<<<<

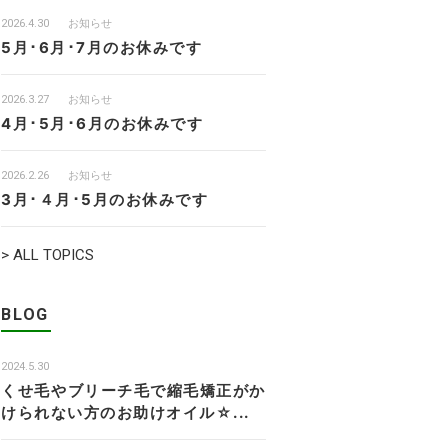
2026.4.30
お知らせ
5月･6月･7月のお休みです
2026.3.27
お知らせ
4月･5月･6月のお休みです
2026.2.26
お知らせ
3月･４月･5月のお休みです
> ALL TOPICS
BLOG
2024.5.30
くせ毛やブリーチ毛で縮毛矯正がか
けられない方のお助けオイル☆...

>>>>
<<<<

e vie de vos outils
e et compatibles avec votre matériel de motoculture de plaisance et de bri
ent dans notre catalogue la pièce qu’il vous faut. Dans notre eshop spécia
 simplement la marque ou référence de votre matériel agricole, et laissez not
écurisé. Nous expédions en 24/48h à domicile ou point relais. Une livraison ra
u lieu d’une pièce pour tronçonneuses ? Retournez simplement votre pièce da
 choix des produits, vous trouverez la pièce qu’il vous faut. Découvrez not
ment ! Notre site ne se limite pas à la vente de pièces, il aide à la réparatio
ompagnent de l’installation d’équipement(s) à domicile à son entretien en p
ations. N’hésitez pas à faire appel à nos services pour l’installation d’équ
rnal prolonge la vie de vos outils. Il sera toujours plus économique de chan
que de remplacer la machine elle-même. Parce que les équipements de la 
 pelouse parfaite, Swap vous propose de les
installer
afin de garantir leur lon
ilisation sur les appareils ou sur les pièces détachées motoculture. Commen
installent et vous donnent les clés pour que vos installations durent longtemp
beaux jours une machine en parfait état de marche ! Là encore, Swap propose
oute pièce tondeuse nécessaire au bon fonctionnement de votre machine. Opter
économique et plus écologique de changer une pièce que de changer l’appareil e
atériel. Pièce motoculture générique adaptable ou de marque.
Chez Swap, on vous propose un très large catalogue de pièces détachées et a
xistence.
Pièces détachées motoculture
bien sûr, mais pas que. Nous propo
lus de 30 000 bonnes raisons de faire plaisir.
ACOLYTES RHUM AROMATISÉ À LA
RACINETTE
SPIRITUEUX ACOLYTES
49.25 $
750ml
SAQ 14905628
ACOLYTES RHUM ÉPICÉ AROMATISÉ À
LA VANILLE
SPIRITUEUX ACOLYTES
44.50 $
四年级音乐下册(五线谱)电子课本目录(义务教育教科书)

>>>>

** Written task **
The lines above from the one containing "rnal prolonge la" through the one containing "ilisation sur les" are to be set down exactly, and no others.

** Answer to this task **
rnal prolonge la vie de vos outils. Il sera toujours plus économique de chan
que de remplacer la machine elle-même. Parce que les équipements de la 
 pelouse parfaite, Swap vous propose de les
installer
afin de garantir leur lon
ilisation sur les appareils ou sur les pièces détachées motoculture. Commen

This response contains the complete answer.